The Off Hours was by far the best movie I've seen at the Seattle International Film Festival. It is so powerful and moving. Breathtaking scenery and a stunning cast paired with an amazing soundtrack. Life in a dead end town, pure and simple.
The characters are so depressing in such a beautiful way. It's rare to go to a film that really changes the way you feel when you leave the theater. I left feeling the way every one of those characters felt, as if I was part of the film.
I would highly recommend it and see it again for sure.
I give it a 10 out of 10 easily.
I saw this soon after seeing "Think of Me", another film about someone living at the less hopeful fringes of American life, so it was kind of a one-two punch, morale wise. Norman Mailer portrayed this lower class, small town life beautifully if more dramatically in "The Executioner's Song", showing how Gary Gilmore was just the poison flower of a whole weed-riddled garden. Here we see a waitress whose main pleasure seems to be having impromptu sex in bathrooms, whose closest relationship is an ambivalent one with her foster "brother" (drifting along on unemployment). Others around her have lazy sex, drink, generally just get by. To the degree that there's an inciting incident here, it's when she meets a slightly older man with more substance to him. But the real "story" is just the close-up view of these small-town down-and-outers going nowhere. There's a general mild hopelessness to this whole world which is certainly that of millions of Americans living get-by lives. It's never very compelling, which may be the point. Still, if one stays interested in these characters from the start, it is because they all have something engaging about them, whether it's a Serbian mail-order bride (now widow) showing a gruff sisterly concern for her younger colleague, a father yearning to re-connect with his daughter or the protagonist trying to live a life that is just a touch more responsible than the aimless one she's living here. The actors all do their jobs very well and the moody, slightly sordid texture of the film is a fair approximation of the small-town, off-the-main-road, atmosphere I know from some years in Upstate New York. So the film probably does what it is aiming for and is a worthwhile document of a certain slice of American life. But very little really happens and when it does it is, without being predictable exactly, not unexpected.
The Off Hours (2010)
A lonely diner on some trucker route in the middle of nowhere. And so the employees as well as the passers-by are lonely, too.

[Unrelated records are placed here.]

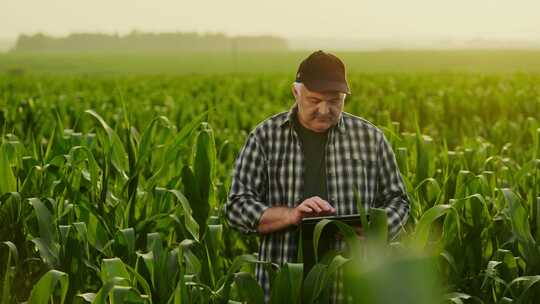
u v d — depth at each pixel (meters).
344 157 3.81
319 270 3.34
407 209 3.88
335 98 3.57
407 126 17.55
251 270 4.26
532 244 4.32
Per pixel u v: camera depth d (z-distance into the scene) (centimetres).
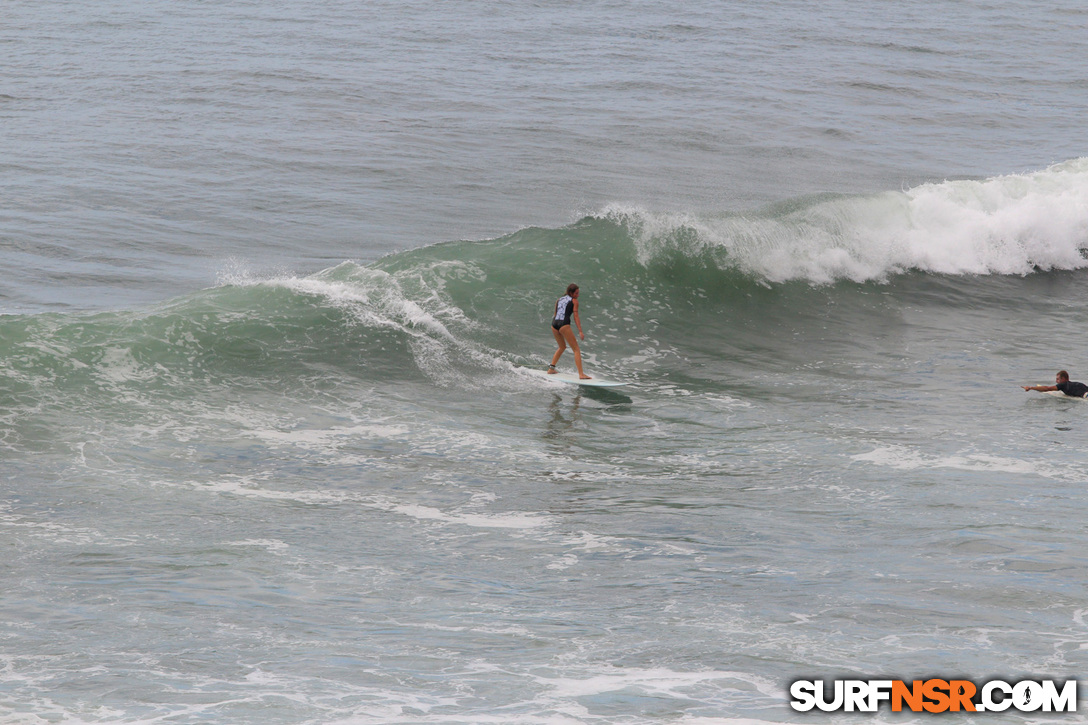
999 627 3125
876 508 4244
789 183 11075
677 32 19788
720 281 7819
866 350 6962
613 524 4078
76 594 3325
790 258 8256
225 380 5625
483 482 4541
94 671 2809
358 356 6097
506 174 10900
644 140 12544
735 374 6372
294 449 4862
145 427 4988
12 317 5803
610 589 3444
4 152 10625
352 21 19575
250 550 3741
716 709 2628
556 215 9650
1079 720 2591
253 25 18900
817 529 4016
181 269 7869
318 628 3117
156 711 2594
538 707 2636
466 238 8906
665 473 4700
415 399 5631
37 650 2928
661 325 7131
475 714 2595
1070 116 15338
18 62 15138
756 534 3966
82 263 7831
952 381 6319
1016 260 9000
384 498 4325
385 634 3078
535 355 6456
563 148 11994
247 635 3058
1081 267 9162
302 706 2630
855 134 13525
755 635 3077
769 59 17988
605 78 15875
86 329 5800
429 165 11069
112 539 3797
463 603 3322
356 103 13550
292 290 6638
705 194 10506
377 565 3638
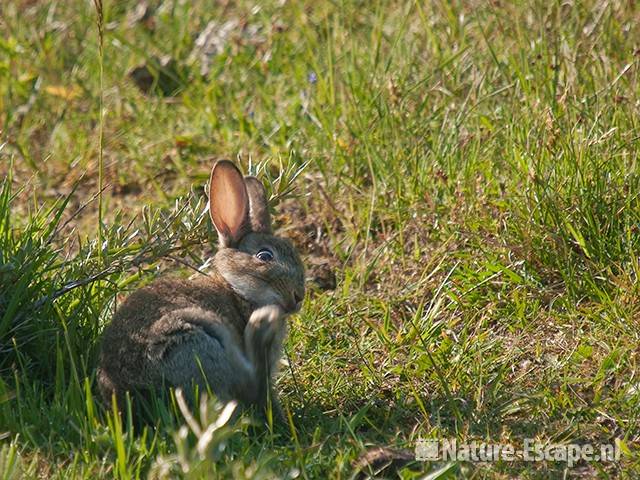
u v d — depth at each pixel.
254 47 15.91
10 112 15.23
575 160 11.26
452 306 10.99
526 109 12.16
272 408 9.35
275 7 16.72
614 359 9.84
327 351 10.51
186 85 15.62
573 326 10.41
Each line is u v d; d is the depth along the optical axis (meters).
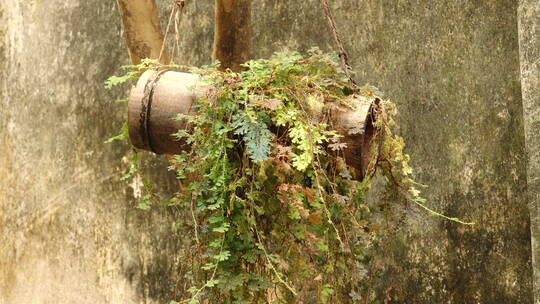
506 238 2.80
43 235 4.48
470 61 2.94
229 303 2.19
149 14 2.88
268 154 2.08
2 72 4.82
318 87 2.16
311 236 2.12
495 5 2.89
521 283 2.75
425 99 3.06
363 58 3.25
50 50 4.52
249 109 2.07
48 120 4.50
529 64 2.62
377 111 2.20
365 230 2.40
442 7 3.03
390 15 3.18
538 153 2.58
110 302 4.08
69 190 4.34
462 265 2.91
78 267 4.26
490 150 2.87
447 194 2.97
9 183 4.73
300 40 3.45
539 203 2.58
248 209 2.14
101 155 4.18
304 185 2.23
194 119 2.10
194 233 2.21
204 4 3.79
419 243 3.02
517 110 2.80
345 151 2.15
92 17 4.30
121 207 4.05
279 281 2.22
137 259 3.96
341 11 3.33
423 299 2.99
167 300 3.82
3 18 4.84
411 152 3.08
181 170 2.14
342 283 2.34
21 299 4.61
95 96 4.23
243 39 2.80
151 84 2.20
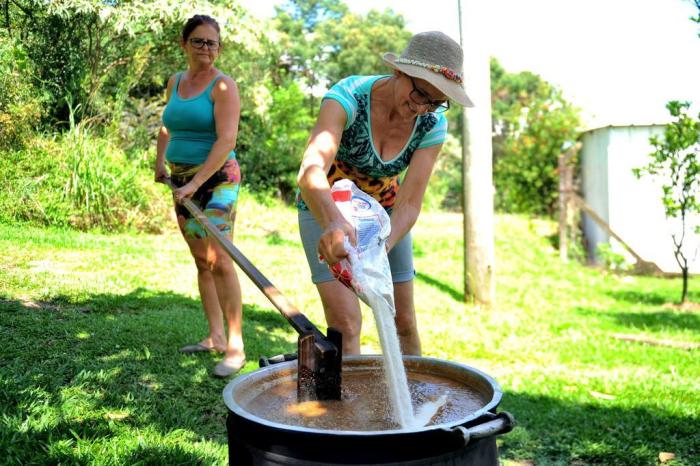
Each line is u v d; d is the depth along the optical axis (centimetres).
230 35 1466
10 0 1209
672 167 1082
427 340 649
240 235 1240
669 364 615
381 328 208
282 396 223
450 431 172
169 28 1401
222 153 417
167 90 459
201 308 612
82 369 401
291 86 2156
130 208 1084
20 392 342
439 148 308
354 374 250
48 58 1227
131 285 663
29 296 560
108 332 483
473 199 848
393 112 291
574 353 641
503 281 1106
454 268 1129
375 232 230
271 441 178
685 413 450
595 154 1573
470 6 830
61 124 1242
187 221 443
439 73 259
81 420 331
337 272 215
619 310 944
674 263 1446
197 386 410
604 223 1427
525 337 700
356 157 301
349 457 171
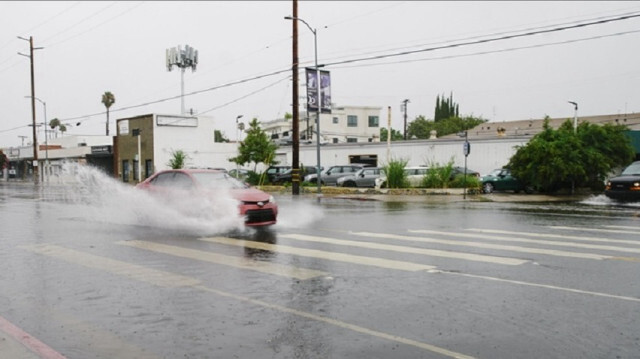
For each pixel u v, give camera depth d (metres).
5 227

This is a sad movie, but beautiful and felt. It's about several characters–truckers with families somewhere, an older employee who sells her body for the sake of a child far away–but it centers around Francine (brilliantly played by Amy Seimitz). Francine is a young night employee, and since the place is often empty she spends time with the occasional customer. We feel a weariness and toughness in the face of some lonely guys, and some lonely locals. Eventually she has to make a big decision based mostly on externals–not that she wants to, but that she must.
All of this is filmed with a slightly romanticized grittiness. It's made gorgeous and intriguing and not unfriendly, so you wish you could be there. The people have no glam, but they're real, and their concerns for each other penetrate the gloom. All of this makes the movie excellent, and I'd recommend it totally.
But you might eventually ask what the point of these intersecting lives is. Do we simply wallow in a kind of lost world where people are only sometimes happy but whose larger lives are mostly doomed to repeating dismay? Maybe. It's satisfying as a downer movie, but it's also about resilience and love. That's one redeeming aspect to life, as a whole, even when it's awful–there are sparks of true compassion, little gestures, larger attempts at warmth and even self-sacrifice.
That's ultimately what you'll get here–some very good people with very troubled situations. It doesn't matter what they do wrong. It's what they manage to do right that makes you feel for them, especially for Francine, who is a hard, soft, bright, sad, brilliant young woman to believe in.